On passe les résolutions une fois en anglais, une fois en français. Si les questions du public sont posées en anglais, on répond en anglais. Si elles sont posées en français, on répond en français, indique M. Masella.

Le statut bilingue d’une municipalité permet donc de faciliter les communications avec les citoyens, mais il n'a aucune autre incidence, affirme le maire de Montréal-Ouest.

Quand on parle avec le gouvernement, avec des organismes, ça se fait en français, assure-t-il.

L’Association des municipalités de banlieue représente Baie-D’Urfé, Beaconsfield, Côte-Saint-Luc, Dollard-des-Ormeaux, Dorval, L’Île-Dorval, Hampstead, Kirkland, Montréal-Est, Montréal-Ouest, Mont-Royal, Pointe-Claire, Sainte-Anne-de-Bellevue, Senneville et Westmount.

Ces 15 municipalités regroupent près de 243 000 habitants.

Montréal, « une alliée de la réforme »

Dans un communiqué, la mairesse Valérie Plante a affirmé jeudi que la Ville de Montréal était une alliée de la loi 101 et de sa réforme.

L’exemplarité dans l’usage du français dans les institutions qui est mise de l’avant dans la réforme présentée aujourd’hui est un objectif que nous partageons et que nous priorisons. Nous accueillons favorablement la création d’un ministère dédié à cette question, ainsi que la création d’un poste de commissaire, a fait savoir Mme Plante.

Je salue la volonté du gouvernement de laisser leur liberté d’action aux municipalités, leur permettant de garantir les services aux citoyens qu’elles jugent les plus adaptés, a ajouté la mairesse.

De son côté, le chef d’Ensemble Montréal, Denis Coderre, a indiqué qu’il offrait son entière collaboration au ministre Simon Jolin-Barrette afin de protéger la langue française.

Il est important de protéger les droits des communautés anglophones, tout en assurant la valorisation et la protection de la langue française; celle de la nation québécoise, a-t-il noté par communiqué.

D’ailleurs, sa formation, qui forme l'opposition officielle à l'Hôtel de Ville, appuiera le maire de l’arrondissement de Pierrefonds-Roxboro, Dimitrios Jim Beis, qui a déjà annoncé son intention d'adopter une résolution pour conserver son statut bilingue, conformément à l'article 132 (Charte de la Ville de Montréal, métropole du Québec) du projet de loi 96 déposé jeudi.

Une mise à jour nécessaire

Michel Leblanc, président et chef de la direction de la Chambre de commerce du Montréal métropolitain (CCMM), estime quant à lui qu'il s'agit d’un pas dans la bonne direction.

Cette mise à jour, elle a sa place.
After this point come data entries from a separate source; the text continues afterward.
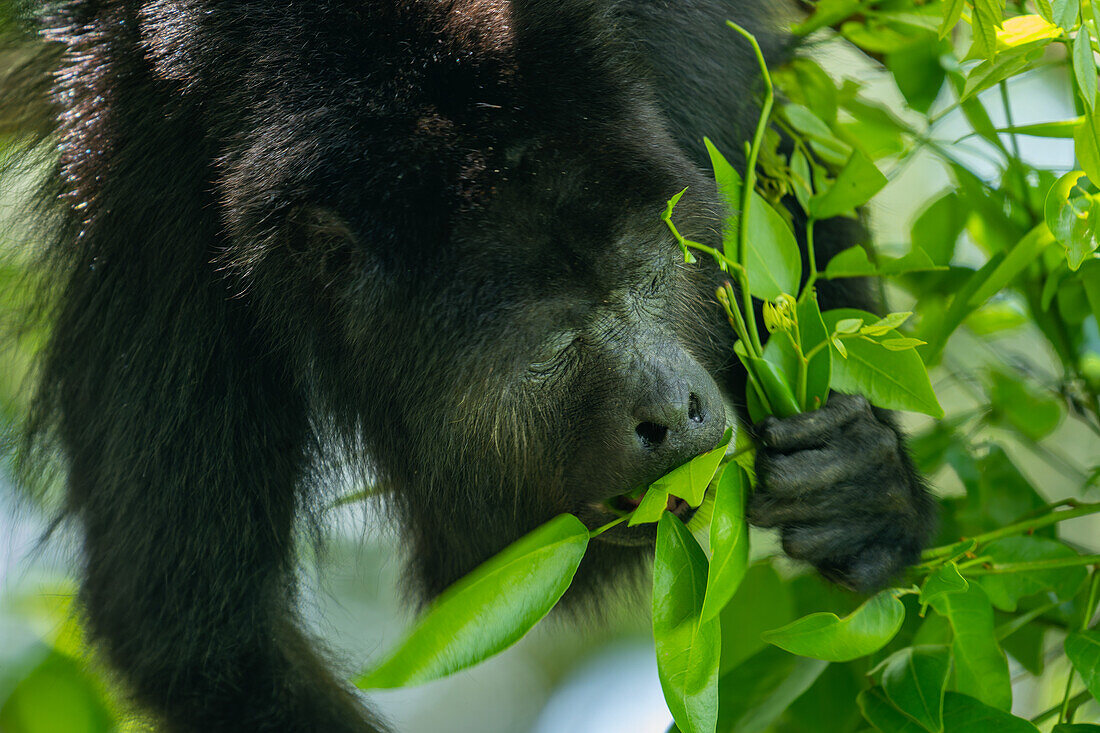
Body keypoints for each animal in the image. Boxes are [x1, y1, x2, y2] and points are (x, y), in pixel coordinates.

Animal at [4, 0, 937, 726]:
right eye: (551, 343)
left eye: (647, 275)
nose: (674, 411)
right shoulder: (152, 209)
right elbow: (198, 630)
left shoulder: (678, 66)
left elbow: (785, 187)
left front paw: (866, 488)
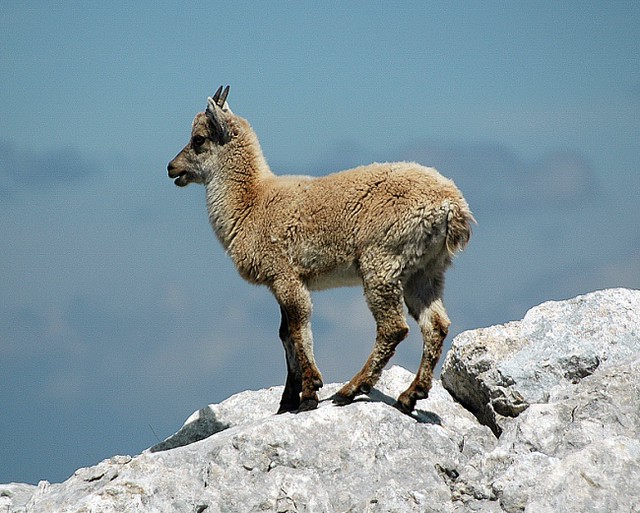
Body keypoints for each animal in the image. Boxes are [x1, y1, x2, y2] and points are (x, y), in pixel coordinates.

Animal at [167, 86, 474, 414]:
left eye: (199, 139)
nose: (172, 168)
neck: (251, 203)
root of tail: (452, 205)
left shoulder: (284, 275)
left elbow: (298, 326)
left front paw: (310, 391)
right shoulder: (281, 283)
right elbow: (284, 333)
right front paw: (288, 400)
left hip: (382, 261)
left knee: (393, 327)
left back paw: (351, 389)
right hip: (426, 269)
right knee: (436, 325)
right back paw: (410, 394)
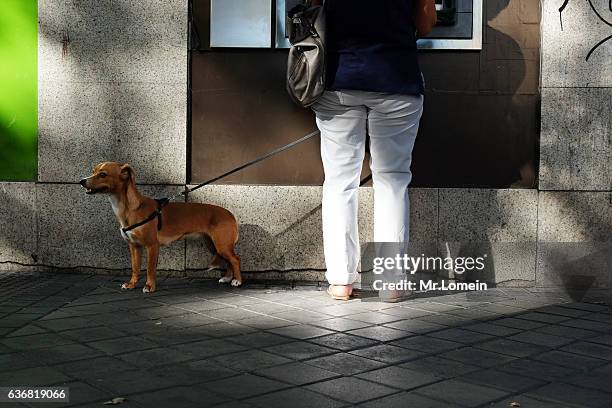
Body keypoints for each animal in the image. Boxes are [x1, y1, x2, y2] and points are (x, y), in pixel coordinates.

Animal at [80, 161, 241, 292]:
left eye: (103, 174)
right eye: (93, 171)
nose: (81, 181)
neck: (130, 208)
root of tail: (230, 214)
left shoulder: (152, 246)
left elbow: (150, 269)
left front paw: (149, 286)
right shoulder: (134, 246)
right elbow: (135, 267)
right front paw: (132, 284)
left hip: (221, 244)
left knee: (235, 259)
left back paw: (237, 280)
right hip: (213, 245)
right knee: (228, 260)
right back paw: (227, 277)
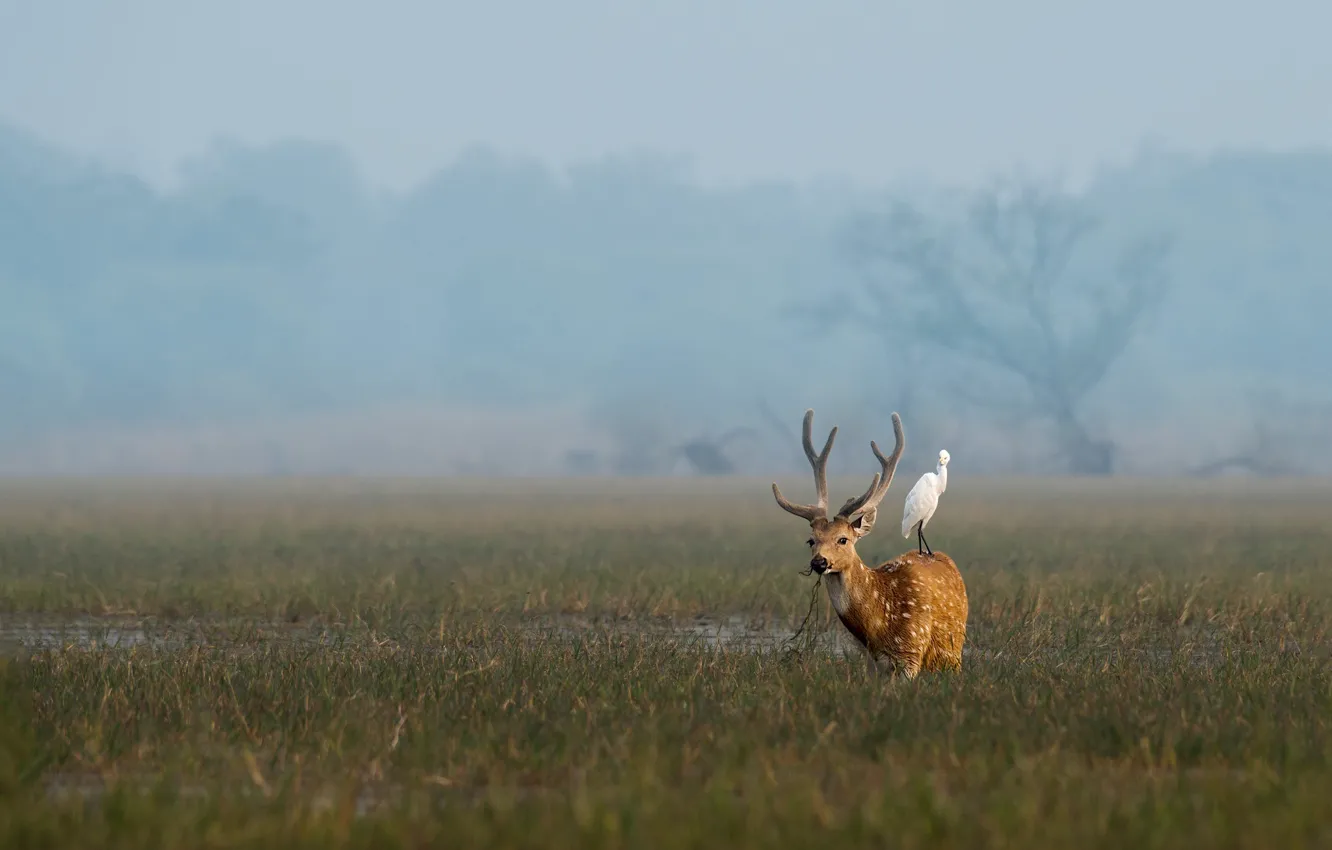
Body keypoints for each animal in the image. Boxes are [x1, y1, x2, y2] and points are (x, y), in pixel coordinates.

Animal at [772, 409, 968, 679]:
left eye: (843, 539)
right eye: (811, 539)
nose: (819, 561)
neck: (879, 627)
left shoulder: (912, 652)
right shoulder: (870, 662)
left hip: (954, 651)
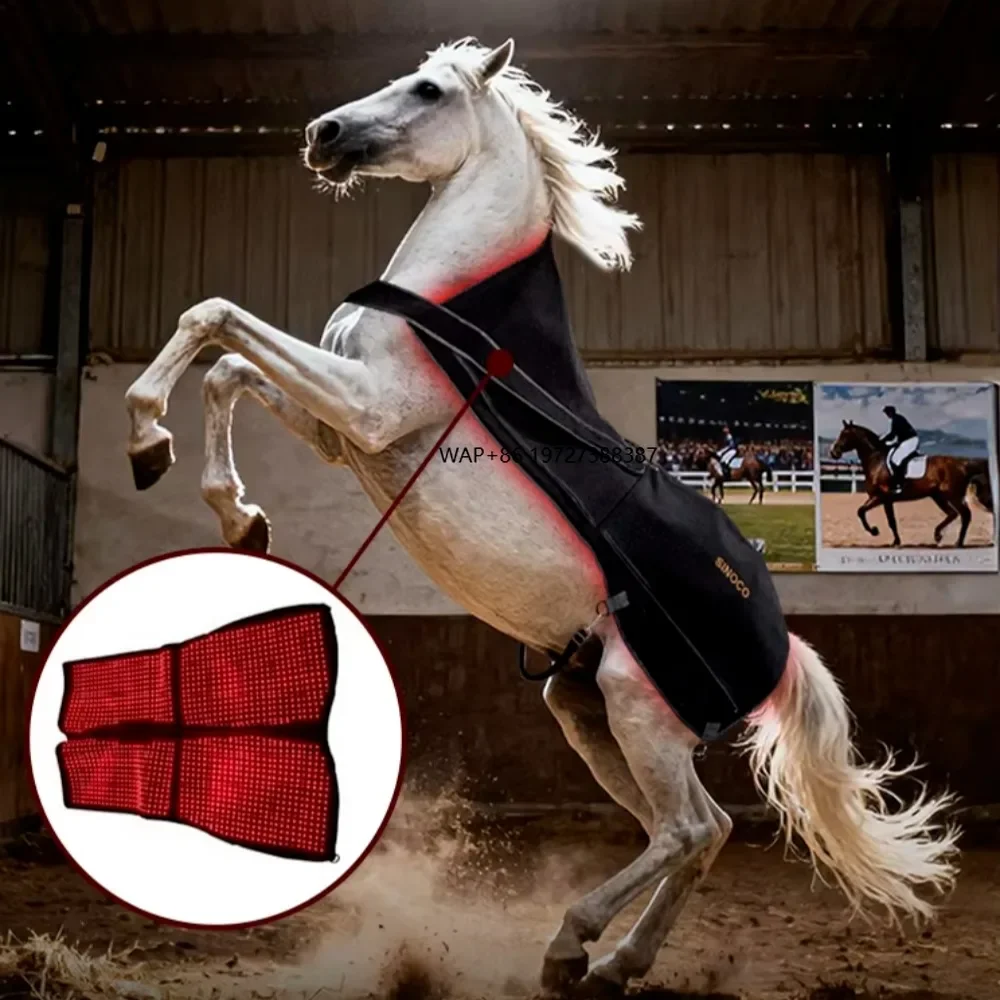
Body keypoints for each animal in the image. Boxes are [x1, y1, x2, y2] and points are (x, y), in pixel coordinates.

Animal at [124, 39, 958, 996]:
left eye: (428, 90)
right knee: (702, 832)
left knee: (687, 830)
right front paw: (229, 509)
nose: (323, 134)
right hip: (587, 710)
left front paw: (148, 434)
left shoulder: (370, 409)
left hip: (638, 709)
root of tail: (784, 649)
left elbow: (215, 318)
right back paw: (617, 964)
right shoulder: (347, 434)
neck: (455, 306)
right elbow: (226, 369)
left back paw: (573, 943)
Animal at [830, 420, 994, 548]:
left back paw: (958, 543)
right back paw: (938, 535)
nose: (833, 452)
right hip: (938, 496)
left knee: (965, 514)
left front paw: (875, 531)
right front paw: (895, 541)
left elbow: (861, 511)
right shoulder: (885, 500)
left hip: (952, 495)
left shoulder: (880, 497)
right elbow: (891, 521)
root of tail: (962, 464)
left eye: (844, 435)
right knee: (953, 514)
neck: (876, 460)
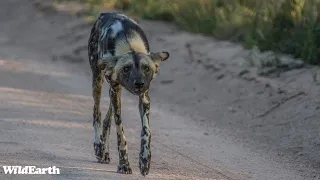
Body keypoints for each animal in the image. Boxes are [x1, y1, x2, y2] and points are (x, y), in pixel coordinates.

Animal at [86, 12, 169, 176]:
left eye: (146, 68)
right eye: (126, 68)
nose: (139, 83)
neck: (130, 45)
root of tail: (104, 13)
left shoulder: (144, 97)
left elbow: (146, 131)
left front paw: (144, 161)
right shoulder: (115, 90)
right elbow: (120, 133)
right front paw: (124, 164)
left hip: (114, 92)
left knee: (107, 118)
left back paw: (104, 152)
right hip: (99, 82)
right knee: (97, 112)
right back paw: (98, 146)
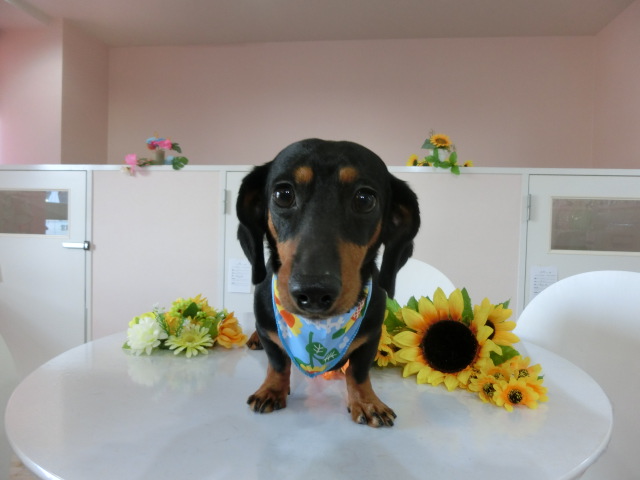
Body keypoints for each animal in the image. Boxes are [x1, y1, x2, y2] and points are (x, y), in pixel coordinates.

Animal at [236, 139, 420, 427]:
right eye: (283, 194)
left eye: (365, 199)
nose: (313, 292)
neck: (320, 326)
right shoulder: (268, 330)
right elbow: (277, 362)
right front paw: (272, 390)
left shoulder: (372, 337)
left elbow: (358, 371)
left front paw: (367, 402)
La réalité sur le terrain a évolué depuis les dernières décennies.

Une citation de :Michel Leblanc, PDG de la CCMM

Il évoque cependant une préoccupation concernant les petites entreprises. Si on les soumet à la loi 101 ou aux exigences de cette nouvelle loi, on doit s’assurer que le fardeau administratif sera léger et facile à comprendre, a-t-il expliqué en entrevue à Radio-Canada.

Il faut réaliser qu’il y a une langue, qui est l’anglais, qui n’est pas la langue d’assimilation en premier lieu, qui est surtout la langue des affaires à l’extérieur du Québec, a aussi rappelé M. Leblanc.

Il y a beaucoup de postes où l’utilisation de l’anglais sera limitée, mais la connaissance de la langue demeure néanmoins importante. Et c’est là où je dis : il faut faire attention de ne pas tomber dans un univers kafkaïen où tout le monde va se mettre à questionner à quel moment on peut le demander [la maîtrise de l'anglais], pourquoi on peut le demander, comment on peut le justifier, ça ne finira jamais.